In the UK also, the problem has become so bad, there is now a Facebook group who call themselves the Nissan Navara snapped chassis group – this in itself speaks volumes!
The following eight images are all of UK-based D40 Nissan Navaras, a model which – correct me if I’m wrong – wasn’t launched until 2006.
But is the problem simply due to bad design from Day One, or some of Nissan’s worldwide manufacturing plants using inferior steel in its products, or could it be that owners are unwittingly adding to the corrosion problem themselves?
Well it seems that when owners modify the suspension set-up, that can definitely speed up the process. Adding airbag suspension for instance can lead to warranty disputes (understandable given that the factory set-up has been altered), and weight too is a vital factor. Exceed a manufacturer’s payload, you are asking for trouble. Here follows a quote from an Aussie 4×4 enthusiast on an independent Nissan forum:-
This guy is going on about how the total weight was within the GVM (gross vehicle weight rating) limits. It is not always a question of total weight, but the weight distribution. Judging from the pictures, it looks to me as if he overloaded with too much weight behind the rear wheels. Any chassis will bend under such circumstances.

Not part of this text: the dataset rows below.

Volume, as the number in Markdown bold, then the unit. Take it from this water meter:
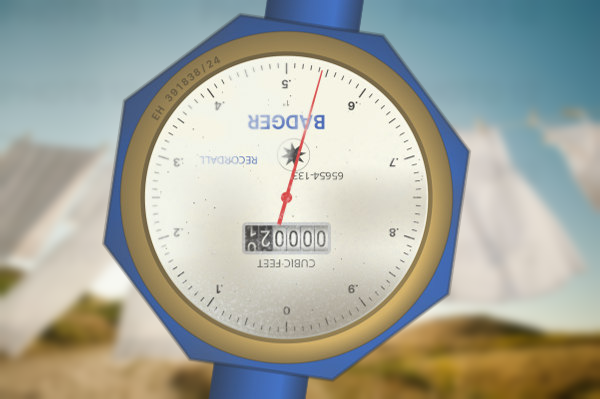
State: **20.54** ft³
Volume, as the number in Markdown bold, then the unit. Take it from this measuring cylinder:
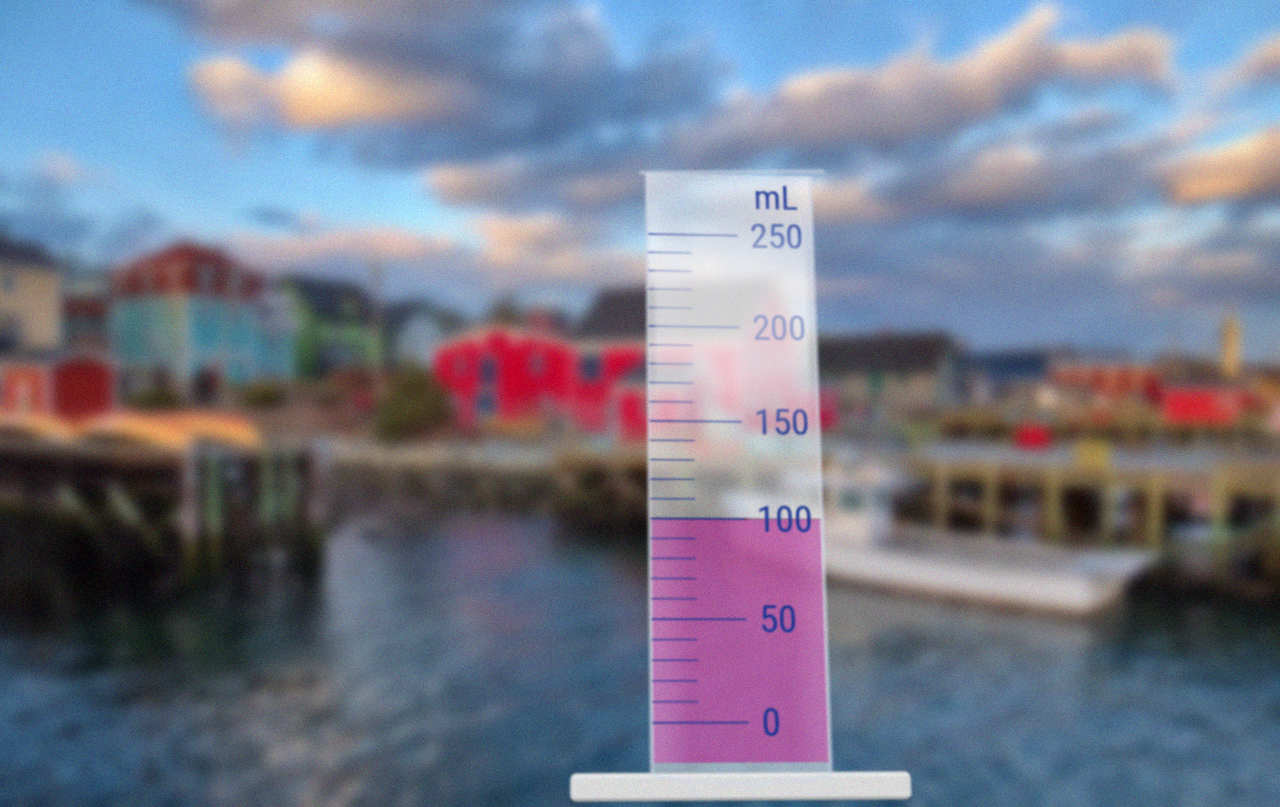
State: **100** mL
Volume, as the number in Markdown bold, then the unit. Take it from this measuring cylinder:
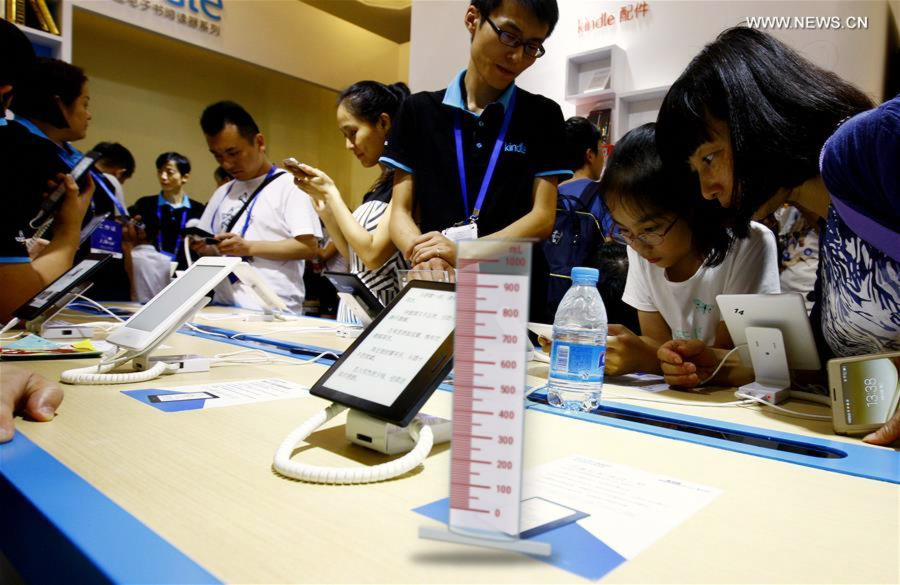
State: **950** mL
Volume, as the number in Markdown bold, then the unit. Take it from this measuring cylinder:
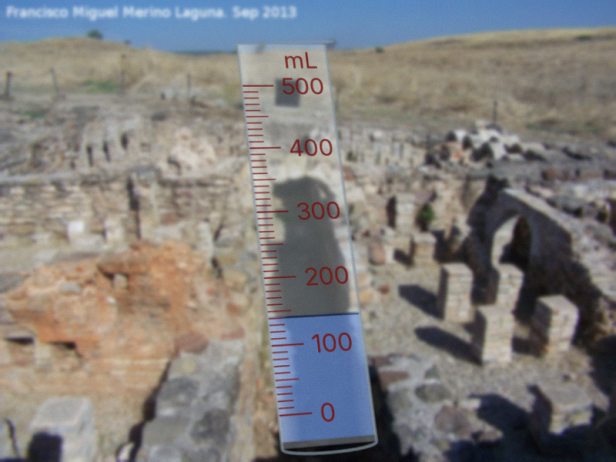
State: **140** mL
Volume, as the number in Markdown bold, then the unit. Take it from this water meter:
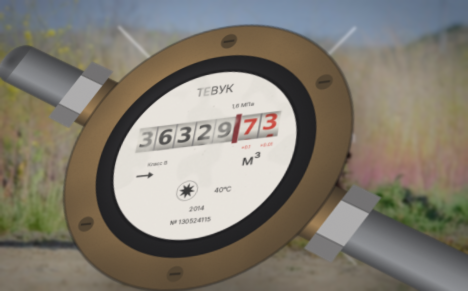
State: **36329.73** m³
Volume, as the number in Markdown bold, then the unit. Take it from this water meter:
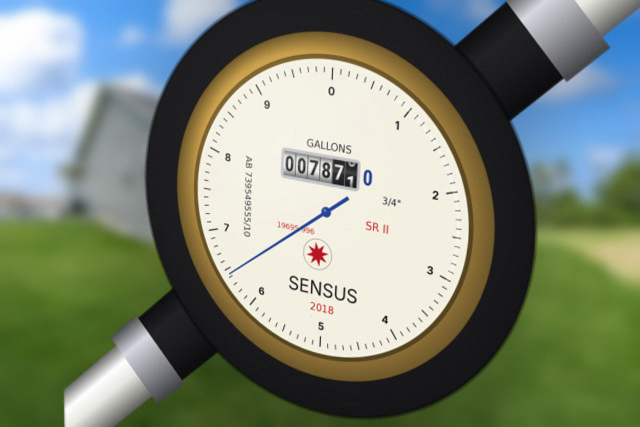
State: **78706.4** gal
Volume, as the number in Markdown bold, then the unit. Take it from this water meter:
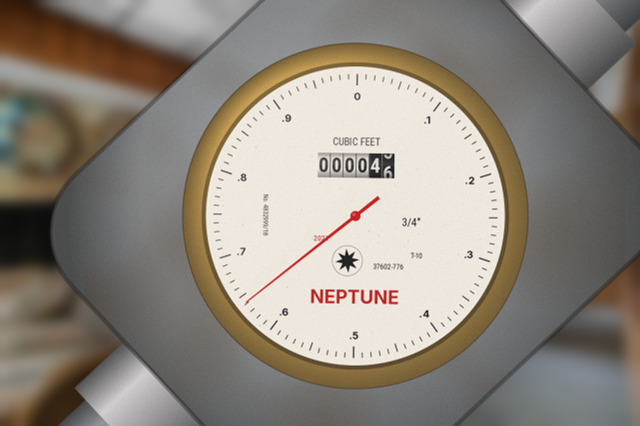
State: **45.64** ft³
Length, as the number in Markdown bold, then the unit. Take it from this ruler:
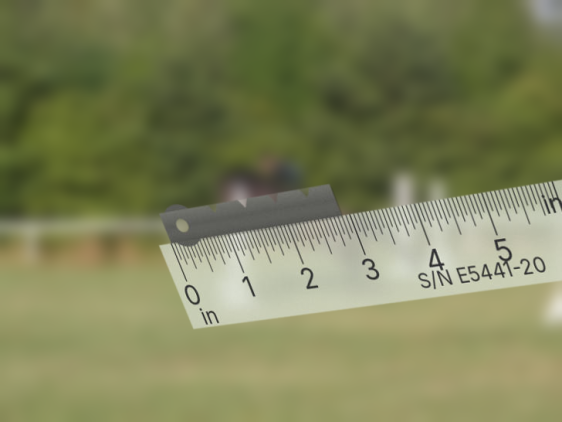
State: **2.875** in
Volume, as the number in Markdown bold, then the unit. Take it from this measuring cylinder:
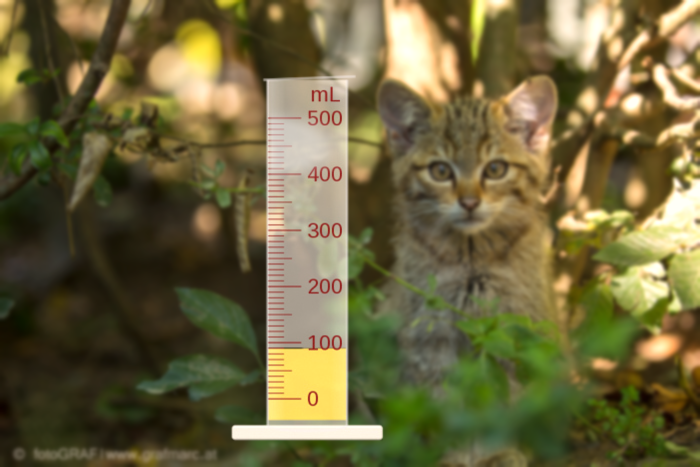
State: **90** mL
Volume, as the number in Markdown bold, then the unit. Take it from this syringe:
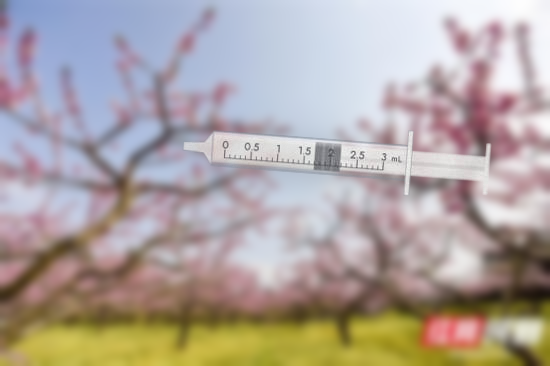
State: **1.7** mL
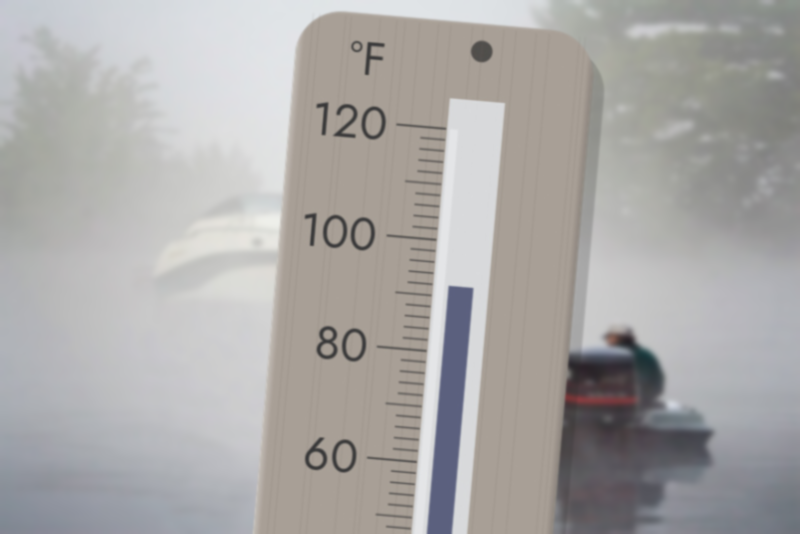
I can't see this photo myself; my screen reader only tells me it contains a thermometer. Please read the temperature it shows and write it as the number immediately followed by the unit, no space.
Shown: 92°F
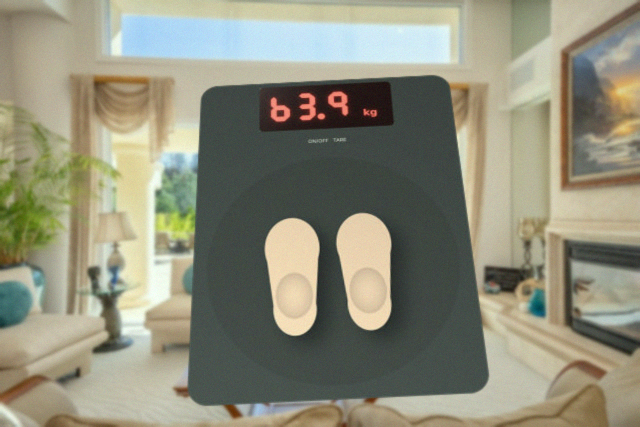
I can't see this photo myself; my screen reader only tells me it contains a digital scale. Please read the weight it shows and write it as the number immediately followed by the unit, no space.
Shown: 63.9kg
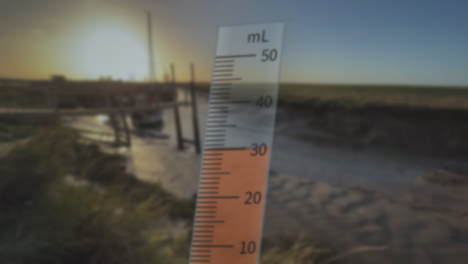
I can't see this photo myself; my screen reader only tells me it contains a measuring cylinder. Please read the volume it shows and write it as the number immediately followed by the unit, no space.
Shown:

Edit: In addition, he had fitted airbags to the rear springs, which changed the chassis load to a point loading situation as opposed to distributing the load, and he had two long-range fuel tanks fitted, a 130l tank behind the rear axle and another 120 l in front. Methinks he just overloaded.
All good points. The thing is, Nissan are not likely to admit responsibility for rust attacking their chassis, even if the vehicles in question are less than 10 years old, nor are they going to refund customers who alter their products by adding aftermarket accessories. Likewise, it’s the responsibility of the owner to ensure his/her vehicle is not overloaded.
And what of camper conversions, many of which are demountable as the pick-up is ideally suited for this role? Who is liable when your overnight accommodation decides to part company with the cab – the manufacturer, the conversion company, you for overloading your vehicle?
Who knows what the answer is? All we at Europe 4×4 Mag are advising is …
CHECK THE CHASSIS ON YOUR PICK-UP!!!
After all, it may cost you some cash to have the rot or cracks/potential cracks repaired/strengthened before they occur, but it’s better than causing an accident or getting stuck in the middle of nowhere.
Don’t forget, in the case of even a standard crew-cab Navara (or any make of pick-up), in the event of a major collision, the rear section could become totally detached, meaning that you go can one way, your rear-seat passengers – including your children – can go another!
Scaremongering? We don’t think so, prevention is a lot better than cure!